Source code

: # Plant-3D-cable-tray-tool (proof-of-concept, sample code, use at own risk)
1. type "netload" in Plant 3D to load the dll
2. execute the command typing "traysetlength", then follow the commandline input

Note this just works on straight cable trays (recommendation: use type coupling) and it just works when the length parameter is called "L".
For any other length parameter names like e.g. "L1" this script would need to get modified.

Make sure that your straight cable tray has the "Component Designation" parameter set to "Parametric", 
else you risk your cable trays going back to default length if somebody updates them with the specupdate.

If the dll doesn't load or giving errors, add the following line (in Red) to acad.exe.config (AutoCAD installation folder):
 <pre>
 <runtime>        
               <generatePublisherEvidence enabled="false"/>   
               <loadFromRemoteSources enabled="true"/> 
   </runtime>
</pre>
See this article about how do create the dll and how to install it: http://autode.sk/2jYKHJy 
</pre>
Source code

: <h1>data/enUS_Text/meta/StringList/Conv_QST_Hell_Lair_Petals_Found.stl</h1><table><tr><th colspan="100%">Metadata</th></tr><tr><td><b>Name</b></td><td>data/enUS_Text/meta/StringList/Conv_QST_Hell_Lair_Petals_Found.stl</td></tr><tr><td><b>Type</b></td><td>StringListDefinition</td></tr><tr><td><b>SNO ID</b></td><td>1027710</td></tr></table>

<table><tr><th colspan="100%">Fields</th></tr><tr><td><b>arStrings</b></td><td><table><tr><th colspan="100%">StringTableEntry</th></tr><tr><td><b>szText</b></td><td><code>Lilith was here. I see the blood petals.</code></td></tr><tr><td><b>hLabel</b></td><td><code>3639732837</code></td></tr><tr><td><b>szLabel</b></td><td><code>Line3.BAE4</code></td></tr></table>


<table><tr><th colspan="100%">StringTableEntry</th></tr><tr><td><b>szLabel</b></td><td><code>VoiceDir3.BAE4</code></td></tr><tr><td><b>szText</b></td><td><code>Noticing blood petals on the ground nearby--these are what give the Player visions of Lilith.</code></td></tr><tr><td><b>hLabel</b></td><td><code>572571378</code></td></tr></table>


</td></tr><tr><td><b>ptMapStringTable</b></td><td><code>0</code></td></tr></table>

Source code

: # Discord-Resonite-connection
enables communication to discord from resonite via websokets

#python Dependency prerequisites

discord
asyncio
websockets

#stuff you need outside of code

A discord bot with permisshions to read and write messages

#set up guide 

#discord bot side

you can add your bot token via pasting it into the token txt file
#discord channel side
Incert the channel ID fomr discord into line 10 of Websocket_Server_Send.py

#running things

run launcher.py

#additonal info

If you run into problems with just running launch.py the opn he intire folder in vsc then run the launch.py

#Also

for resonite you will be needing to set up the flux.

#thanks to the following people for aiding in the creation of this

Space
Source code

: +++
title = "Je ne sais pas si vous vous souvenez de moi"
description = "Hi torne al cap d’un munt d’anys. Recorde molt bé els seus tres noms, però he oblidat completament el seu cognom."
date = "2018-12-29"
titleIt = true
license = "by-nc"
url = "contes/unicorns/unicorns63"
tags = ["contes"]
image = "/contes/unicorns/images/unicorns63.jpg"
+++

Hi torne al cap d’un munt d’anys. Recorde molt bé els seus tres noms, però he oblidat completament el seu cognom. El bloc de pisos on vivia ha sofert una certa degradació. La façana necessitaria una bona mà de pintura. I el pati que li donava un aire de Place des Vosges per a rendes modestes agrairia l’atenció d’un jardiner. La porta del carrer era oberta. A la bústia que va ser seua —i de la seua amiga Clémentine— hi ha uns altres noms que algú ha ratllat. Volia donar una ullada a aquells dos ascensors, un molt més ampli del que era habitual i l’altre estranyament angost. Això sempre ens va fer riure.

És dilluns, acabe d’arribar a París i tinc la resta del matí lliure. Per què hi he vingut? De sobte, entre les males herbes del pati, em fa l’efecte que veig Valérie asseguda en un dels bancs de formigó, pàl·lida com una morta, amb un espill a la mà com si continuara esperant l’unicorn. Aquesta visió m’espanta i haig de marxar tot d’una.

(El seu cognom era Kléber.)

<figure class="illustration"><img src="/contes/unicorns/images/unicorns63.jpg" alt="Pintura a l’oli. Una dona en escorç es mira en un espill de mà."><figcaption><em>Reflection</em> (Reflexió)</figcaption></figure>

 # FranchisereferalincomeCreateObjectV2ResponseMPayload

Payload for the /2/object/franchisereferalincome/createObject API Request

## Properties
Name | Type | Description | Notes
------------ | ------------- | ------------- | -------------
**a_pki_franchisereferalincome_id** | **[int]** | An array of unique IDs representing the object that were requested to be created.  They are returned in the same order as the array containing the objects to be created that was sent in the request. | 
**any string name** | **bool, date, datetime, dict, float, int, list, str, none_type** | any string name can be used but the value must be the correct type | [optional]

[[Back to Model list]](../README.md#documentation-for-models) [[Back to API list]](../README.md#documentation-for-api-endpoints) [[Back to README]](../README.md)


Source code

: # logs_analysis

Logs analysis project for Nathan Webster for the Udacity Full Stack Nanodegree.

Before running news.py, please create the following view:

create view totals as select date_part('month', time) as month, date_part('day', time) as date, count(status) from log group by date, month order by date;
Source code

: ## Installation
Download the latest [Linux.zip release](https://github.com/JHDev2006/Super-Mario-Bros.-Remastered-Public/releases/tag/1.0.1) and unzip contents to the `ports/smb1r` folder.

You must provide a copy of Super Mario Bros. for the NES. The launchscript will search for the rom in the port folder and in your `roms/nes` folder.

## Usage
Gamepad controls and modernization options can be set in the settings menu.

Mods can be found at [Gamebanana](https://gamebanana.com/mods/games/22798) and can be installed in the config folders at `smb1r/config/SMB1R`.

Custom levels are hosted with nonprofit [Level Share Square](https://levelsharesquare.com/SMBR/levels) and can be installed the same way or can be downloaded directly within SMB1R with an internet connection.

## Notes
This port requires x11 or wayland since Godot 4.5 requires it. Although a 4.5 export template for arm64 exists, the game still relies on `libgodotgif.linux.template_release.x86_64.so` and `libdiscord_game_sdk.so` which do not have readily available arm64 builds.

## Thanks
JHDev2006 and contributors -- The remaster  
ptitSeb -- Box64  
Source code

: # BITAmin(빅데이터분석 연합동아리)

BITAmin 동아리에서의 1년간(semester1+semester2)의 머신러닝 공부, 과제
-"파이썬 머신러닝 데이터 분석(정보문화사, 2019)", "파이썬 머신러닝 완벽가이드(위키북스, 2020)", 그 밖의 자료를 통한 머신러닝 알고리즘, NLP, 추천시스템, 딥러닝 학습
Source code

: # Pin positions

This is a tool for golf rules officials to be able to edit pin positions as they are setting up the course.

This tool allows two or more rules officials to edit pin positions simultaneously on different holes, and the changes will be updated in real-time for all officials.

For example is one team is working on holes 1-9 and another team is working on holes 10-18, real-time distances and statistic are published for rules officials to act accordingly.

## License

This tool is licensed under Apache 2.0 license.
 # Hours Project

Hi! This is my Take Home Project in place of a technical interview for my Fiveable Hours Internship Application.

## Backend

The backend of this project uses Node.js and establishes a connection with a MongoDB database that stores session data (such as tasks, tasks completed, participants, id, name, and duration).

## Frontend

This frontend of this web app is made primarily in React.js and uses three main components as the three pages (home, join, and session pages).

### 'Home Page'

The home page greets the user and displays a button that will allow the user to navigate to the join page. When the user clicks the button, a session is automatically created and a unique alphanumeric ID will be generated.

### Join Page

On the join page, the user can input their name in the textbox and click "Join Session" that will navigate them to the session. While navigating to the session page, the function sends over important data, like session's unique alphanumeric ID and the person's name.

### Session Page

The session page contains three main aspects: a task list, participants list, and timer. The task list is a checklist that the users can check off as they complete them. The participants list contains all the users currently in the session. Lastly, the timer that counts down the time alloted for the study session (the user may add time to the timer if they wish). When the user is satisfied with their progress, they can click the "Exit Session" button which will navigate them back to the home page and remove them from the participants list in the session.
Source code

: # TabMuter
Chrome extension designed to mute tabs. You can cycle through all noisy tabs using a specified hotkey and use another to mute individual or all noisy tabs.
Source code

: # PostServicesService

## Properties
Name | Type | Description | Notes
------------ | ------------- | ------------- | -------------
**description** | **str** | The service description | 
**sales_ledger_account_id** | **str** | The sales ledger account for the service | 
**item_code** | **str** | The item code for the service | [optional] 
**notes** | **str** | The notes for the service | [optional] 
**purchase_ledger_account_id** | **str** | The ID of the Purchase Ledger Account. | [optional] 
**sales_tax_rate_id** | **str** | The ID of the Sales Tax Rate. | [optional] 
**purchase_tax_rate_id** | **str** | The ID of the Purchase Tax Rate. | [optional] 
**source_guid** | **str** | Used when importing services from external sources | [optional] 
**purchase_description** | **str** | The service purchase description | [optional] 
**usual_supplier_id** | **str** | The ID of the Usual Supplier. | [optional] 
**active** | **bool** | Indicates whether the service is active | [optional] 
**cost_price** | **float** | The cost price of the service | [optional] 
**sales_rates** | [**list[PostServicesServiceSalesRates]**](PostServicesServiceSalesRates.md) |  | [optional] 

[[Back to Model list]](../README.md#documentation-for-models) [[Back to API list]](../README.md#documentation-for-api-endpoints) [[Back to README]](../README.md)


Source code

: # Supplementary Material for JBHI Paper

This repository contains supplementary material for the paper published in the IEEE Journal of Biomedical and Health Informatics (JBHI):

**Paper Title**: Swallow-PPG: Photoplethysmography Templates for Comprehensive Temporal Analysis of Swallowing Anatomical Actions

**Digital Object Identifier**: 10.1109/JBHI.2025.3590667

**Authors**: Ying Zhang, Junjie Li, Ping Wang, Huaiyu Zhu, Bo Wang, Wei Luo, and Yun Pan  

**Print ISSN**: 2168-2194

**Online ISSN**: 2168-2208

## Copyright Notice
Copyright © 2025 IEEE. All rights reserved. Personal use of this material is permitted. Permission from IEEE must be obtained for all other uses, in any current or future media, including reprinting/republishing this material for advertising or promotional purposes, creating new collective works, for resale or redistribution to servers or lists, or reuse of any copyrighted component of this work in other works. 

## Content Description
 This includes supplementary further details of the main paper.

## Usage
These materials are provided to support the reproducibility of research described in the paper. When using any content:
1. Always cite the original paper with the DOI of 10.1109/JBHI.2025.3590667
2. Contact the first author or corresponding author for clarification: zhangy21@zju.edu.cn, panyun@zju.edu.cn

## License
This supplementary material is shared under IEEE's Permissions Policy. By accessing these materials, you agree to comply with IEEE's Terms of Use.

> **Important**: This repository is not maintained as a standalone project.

Action item: Take the listing above and repeat exactly the lines from the one containing "Note this just" through the one containing "was here. I", both included.

Reply to the exercise:
Note this just works on straight cable trays (recommendation: use type coupling) and it just works when the length parameter is called "L".
For any other length parameter names like e.g. "L1" this script would need to get modified.

Make sure that your straight cable tray has the "Component Designation" parameter set to "Parametric", 
else you risk your cable trays going back to default length if somebody updates them with the specupdate.

If the dll doesn't load or giving errors, add the following line (in Red) to acad.exe.config (AutoCAD installation folder):
 <pre>
 <runtime>        
               <generatePublisherEvidence enabled="false"/>   
               <loadFromRemoteSources enabled="true"/> 
   </runtime>
</pre>
See this article about how do create the dll and how to install it: http://autode.sk/2jYKHJy 
</pre>
Source code

: <h1>data/enUS_Text/meta/StringList/Conv_QST_Hell_Lair_Petals_Found.stl</h1><table><tr><th colspan="100%">Metadata</th></tr><tr><td><b>Name</b></td><td>data/enUS_Text/meta/StringList/Conv_QST_Hell_Lair_Petals_Found.stl</td></tr><tr><td><b>Type</b></td><td>StringListDefinition</td></tr><tr><td><b>SNO ID</b></td><td>1027710</td></tr></table>

<table><tr><th colspan="100%">Fields</th></tr><tr><td><b>arStrings</b></td><td><table><tr><th colspan="100%">StringTableEntry</th></tr><tr><td><b>szText</b></td><td><code>Lilith was here. I see the blood petals.</code></td></tr><tr><td><b>hLabel</b></td><td><code>3639732837</code></td></tr><tr><td><b>szLabel</b></td><td><code>Line3.BAE4</code></td></tr></table>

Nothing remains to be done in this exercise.